Benchmarks measured on Python 3.12, single thread. Run via uv run pytest tests/test_benchmark.py -v.

Benchmark Results¶

`clean()` --- Per-String Cost¶

Scenario	Mean	Ops/sec	Description
Short, clean text (no-op)	2.8 us	358K	~38 chars, no stages fire
Short, hostile (all stages)	67 us	15K	~27 chars with homoglyphs, null bytes, zero-width, template syntax
13KB clean text	810 us	1.2K	Large clean input throughput
10KB hostile text	449 us	2.2K	Large hostile input with repeated attack patterns
100KB hostile payload	5.7 ms	176	Stress test payload

`walk()` --- Recursive Structure Cost¶

Scenario	Mean	Ops/sec	Description
100-item nested dict, clean	537 us	1.9K	`deepcopy` + traversal overhead, no stages fire
100-item nested dict, hostile	6.9 ms	144	`deepcopy` + full pipeline on every string

When to Use `clean()` vs `walk()`¶

Situation	Use
Single user input field	`clean()`
JSON request body	`walk()`
Individual form fields already extracted	`clean()` on each
Nested config from untrusted source	`walk()`
Hot path, single known string	`clean()`

walk() adds deepcopy overhead to ensure the original data is never modified. If you're already working with a copy or don't need immutability, you can call clean() on individual strings for better performance.

Performance Characteristics by Stage¶

Stage	Cost Profile	Notes
Null bytes	O(n)	`str.replace` --- very fast
Invisible chars	O(n)	Single compiled regex --- fast
NFKC normalization	O(n)	`unicodedata.normalize` --- C implementation
Homoglyphs	O(n)	Character-by-character dict lookup --- fast for short strings, linear for long
Escaper	Varies	Depends on escaper implementation

All stages are O(n) in string length. The pipeline makes a single pass per stage (5 passes total). The dominant cost for clean text is the invisible character regex and NFKC normalization (the regex findall check and unicodedata.normalize still scan the full string).

Tips for Hot Paths¶

Batch at the boundary: Sanitize input once when it enters your system, not on every use. Store the sanitized version.
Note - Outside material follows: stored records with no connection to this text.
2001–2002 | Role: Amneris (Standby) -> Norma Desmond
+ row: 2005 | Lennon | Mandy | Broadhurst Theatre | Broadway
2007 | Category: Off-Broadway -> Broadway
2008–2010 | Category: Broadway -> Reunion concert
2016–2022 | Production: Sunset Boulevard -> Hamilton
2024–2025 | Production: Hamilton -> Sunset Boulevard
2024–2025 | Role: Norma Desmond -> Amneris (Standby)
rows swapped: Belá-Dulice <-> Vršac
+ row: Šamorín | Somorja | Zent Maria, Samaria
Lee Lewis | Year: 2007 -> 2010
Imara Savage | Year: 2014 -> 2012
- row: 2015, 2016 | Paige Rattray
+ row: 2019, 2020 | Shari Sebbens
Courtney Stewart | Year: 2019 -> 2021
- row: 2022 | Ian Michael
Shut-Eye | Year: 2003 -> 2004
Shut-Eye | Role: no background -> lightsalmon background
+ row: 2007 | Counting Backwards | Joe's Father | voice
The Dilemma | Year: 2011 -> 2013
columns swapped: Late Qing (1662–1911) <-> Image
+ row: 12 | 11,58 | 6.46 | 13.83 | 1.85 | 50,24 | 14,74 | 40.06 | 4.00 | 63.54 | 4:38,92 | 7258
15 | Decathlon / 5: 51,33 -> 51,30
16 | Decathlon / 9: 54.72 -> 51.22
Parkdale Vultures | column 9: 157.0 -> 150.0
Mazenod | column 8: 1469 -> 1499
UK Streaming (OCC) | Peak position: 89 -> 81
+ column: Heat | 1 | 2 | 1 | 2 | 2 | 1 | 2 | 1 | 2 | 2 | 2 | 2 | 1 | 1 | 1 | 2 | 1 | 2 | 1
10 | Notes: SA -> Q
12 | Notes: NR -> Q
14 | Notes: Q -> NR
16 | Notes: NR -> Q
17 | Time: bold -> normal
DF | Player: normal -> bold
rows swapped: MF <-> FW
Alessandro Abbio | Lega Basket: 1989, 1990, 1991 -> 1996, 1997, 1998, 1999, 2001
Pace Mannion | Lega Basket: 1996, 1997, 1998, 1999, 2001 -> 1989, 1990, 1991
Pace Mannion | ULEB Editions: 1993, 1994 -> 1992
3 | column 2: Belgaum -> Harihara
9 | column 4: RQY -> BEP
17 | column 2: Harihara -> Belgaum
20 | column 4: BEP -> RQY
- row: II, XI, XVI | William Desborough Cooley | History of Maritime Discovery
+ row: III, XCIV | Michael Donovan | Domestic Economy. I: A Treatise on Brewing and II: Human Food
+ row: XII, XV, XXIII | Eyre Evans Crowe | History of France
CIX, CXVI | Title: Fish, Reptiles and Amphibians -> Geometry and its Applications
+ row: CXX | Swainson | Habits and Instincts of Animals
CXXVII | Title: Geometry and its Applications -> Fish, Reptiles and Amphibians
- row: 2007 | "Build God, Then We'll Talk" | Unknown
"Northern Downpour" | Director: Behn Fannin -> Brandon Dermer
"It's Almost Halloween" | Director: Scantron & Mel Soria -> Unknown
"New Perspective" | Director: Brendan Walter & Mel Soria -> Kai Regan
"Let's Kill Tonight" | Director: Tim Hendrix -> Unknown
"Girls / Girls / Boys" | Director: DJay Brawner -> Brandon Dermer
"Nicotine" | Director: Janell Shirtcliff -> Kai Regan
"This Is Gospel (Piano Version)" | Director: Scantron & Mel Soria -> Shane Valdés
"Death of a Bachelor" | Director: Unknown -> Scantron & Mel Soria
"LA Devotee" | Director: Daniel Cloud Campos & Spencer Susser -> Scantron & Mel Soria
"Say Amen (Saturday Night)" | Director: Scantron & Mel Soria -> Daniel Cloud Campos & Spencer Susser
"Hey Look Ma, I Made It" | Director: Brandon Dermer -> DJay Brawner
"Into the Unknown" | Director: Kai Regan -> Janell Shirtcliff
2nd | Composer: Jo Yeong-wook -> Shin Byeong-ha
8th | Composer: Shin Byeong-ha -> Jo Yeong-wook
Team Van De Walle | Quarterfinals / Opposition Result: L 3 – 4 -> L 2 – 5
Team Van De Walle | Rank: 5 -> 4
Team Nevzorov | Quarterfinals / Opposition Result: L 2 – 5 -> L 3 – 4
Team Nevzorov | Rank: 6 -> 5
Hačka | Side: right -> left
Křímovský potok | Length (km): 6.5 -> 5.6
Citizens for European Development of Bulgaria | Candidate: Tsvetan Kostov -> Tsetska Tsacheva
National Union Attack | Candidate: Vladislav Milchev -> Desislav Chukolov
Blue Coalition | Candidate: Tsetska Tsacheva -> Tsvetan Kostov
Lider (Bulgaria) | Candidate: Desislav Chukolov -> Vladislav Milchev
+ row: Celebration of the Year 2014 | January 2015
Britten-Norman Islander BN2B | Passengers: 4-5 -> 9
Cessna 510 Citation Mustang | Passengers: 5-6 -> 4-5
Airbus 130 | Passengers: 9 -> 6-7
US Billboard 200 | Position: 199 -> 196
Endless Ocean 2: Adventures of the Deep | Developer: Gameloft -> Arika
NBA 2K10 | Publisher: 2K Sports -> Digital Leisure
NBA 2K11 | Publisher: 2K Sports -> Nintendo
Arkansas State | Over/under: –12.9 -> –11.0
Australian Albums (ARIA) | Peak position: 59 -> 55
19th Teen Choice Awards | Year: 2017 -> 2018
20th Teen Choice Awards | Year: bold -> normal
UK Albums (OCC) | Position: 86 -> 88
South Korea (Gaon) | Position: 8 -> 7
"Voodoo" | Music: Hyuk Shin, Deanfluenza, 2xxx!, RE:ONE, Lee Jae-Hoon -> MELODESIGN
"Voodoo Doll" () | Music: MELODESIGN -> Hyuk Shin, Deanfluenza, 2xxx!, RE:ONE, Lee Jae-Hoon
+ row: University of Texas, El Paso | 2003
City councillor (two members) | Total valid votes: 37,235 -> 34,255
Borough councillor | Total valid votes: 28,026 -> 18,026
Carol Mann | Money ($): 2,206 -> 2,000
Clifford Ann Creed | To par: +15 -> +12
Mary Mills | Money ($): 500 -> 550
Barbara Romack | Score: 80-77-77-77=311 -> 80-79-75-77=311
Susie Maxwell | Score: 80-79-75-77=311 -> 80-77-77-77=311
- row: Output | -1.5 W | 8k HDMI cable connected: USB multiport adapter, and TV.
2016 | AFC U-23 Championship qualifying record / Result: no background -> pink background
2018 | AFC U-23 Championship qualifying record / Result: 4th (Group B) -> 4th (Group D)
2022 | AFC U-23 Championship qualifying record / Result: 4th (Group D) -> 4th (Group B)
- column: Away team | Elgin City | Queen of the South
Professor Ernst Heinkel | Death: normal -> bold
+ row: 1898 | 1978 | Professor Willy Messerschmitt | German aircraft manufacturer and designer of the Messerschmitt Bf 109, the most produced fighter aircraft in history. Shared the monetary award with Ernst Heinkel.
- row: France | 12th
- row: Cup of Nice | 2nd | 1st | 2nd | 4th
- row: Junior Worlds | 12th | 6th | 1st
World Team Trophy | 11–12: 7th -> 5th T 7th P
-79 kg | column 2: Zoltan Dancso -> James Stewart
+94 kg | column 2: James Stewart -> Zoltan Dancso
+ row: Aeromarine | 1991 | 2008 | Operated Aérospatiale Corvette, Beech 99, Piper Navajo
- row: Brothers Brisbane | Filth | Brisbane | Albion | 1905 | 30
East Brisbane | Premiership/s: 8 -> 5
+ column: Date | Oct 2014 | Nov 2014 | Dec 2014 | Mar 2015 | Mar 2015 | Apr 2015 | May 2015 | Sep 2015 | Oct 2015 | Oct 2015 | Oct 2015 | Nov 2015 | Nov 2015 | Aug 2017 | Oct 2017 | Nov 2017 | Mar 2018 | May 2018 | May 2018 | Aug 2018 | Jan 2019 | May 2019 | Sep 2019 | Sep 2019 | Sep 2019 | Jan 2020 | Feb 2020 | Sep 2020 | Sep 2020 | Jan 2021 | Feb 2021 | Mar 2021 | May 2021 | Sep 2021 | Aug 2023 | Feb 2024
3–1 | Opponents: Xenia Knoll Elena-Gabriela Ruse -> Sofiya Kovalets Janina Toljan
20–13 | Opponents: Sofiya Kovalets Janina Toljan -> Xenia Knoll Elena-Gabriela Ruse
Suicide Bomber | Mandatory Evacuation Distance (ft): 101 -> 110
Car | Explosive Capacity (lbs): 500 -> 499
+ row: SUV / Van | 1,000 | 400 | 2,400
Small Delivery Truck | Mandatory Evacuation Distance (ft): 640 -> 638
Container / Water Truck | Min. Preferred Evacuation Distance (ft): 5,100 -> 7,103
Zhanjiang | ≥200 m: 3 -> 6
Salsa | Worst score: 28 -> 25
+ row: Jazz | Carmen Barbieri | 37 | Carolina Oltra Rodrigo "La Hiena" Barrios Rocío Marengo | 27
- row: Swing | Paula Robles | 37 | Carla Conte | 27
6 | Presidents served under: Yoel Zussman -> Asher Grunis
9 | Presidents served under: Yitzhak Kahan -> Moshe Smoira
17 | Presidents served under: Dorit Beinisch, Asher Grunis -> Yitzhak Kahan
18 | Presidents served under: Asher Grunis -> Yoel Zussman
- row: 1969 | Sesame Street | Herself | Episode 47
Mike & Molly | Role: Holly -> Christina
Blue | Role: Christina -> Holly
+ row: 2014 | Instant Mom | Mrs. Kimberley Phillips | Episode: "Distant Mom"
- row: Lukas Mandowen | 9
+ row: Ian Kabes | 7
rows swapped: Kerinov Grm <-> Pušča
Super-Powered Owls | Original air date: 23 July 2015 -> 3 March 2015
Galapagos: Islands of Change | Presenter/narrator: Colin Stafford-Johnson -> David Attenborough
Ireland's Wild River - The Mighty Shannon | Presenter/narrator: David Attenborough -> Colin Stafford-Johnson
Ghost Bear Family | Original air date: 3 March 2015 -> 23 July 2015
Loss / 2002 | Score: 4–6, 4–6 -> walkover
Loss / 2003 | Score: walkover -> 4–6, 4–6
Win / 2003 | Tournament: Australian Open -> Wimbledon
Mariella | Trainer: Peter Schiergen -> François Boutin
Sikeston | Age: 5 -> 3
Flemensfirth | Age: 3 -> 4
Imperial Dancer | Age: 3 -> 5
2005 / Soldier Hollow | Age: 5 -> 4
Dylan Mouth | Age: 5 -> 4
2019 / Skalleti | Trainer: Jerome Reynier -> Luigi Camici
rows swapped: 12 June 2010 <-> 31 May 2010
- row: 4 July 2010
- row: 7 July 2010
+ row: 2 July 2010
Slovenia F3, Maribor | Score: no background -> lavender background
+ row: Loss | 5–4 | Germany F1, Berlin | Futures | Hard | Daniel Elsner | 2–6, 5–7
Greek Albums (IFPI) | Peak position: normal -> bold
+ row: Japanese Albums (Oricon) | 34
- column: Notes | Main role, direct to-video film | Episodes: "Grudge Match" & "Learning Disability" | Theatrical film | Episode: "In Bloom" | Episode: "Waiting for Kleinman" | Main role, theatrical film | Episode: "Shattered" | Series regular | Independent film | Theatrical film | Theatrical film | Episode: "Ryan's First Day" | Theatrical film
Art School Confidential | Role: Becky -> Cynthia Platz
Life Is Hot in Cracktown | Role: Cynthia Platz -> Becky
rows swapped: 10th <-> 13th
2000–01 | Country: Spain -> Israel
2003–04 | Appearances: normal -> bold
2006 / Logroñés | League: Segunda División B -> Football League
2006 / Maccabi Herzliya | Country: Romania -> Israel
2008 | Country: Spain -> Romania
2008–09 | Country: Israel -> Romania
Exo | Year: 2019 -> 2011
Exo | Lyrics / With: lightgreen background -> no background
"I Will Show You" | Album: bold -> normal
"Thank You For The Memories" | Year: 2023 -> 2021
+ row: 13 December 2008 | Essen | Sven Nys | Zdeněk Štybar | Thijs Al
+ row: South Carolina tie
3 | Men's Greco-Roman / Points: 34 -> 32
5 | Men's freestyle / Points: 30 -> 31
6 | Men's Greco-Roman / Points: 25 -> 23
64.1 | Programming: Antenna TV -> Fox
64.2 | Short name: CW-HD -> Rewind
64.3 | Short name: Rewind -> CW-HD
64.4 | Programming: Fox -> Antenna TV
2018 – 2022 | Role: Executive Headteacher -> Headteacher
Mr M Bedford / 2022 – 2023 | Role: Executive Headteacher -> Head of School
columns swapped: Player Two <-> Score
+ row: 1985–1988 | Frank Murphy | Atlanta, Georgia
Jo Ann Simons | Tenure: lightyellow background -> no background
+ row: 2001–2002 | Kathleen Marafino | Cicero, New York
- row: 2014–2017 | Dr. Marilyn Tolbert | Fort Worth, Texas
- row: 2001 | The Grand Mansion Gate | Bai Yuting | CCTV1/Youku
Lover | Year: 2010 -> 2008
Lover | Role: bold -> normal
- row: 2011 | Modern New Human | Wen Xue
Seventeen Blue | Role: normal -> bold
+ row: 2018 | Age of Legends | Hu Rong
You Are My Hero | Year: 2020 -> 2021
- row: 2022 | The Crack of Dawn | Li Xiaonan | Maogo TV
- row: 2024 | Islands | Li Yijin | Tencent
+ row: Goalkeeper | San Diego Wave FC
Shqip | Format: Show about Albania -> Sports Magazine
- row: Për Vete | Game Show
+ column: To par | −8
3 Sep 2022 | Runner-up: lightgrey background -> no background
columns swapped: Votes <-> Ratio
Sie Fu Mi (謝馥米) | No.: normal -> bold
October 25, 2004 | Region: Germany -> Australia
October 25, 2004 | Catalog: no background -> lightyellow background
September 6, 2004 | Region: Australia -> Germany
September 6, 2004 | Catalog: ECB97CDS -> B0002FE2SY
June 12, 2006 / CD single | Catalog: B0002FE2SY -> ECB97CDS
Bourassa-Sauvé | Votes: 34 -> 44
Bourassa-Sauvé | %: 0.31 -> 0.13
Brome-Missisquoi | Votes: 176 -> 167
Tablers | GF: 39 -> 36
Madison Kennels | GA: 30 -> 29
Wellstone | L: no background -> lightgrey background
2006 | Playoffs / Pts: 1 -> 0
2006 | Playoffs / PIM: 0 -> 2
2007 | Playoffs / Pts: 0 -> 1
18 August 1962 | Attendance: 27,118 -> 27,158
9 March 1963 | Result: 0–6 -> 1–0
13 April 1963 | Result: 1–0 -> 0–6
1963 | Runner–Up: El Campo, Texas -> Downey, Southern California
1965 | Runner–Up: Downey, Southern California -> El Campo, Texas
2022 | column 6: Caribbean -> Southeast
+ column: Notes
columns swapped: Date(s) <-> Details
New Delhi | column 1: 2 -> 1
Skip walk() when possible: If you know the structure of your data, calling clean() on specific fields avoids deepcopy overhead.

Pre-check with is_ascii(): If you know your input is pure ASCII, you can skip sanitization entirely --- none of the universal stages modify ASCII text (except null bytes, which are rare in text input).

def sanitize_if_needed(text: str, **kwargs) -> str:
    if text.isascii() and "\x00" not in text:
        return text
    return clean(text, **kwargs)

Escaper cost: The universal stages are fixed-cost. If your custom escaper is expensive, that's where optimization efforts should focus.

Running Benchmarks¶

# Run all benchmarks
uv run pytest tests/test_benchmark.py -v

# Run only clean() benchmarks
uv run pytest tests/test_benchmark.py -v -k "clean"

# Run only walk() benchmarks
uv run pytest tests/test_benchmark.py -v -k "walk"

Benchmarks use pytest-benchmark. The 100KB payload test uses pedantic() mode (50 rounds, 5 warmup) to avoid excessive iterations.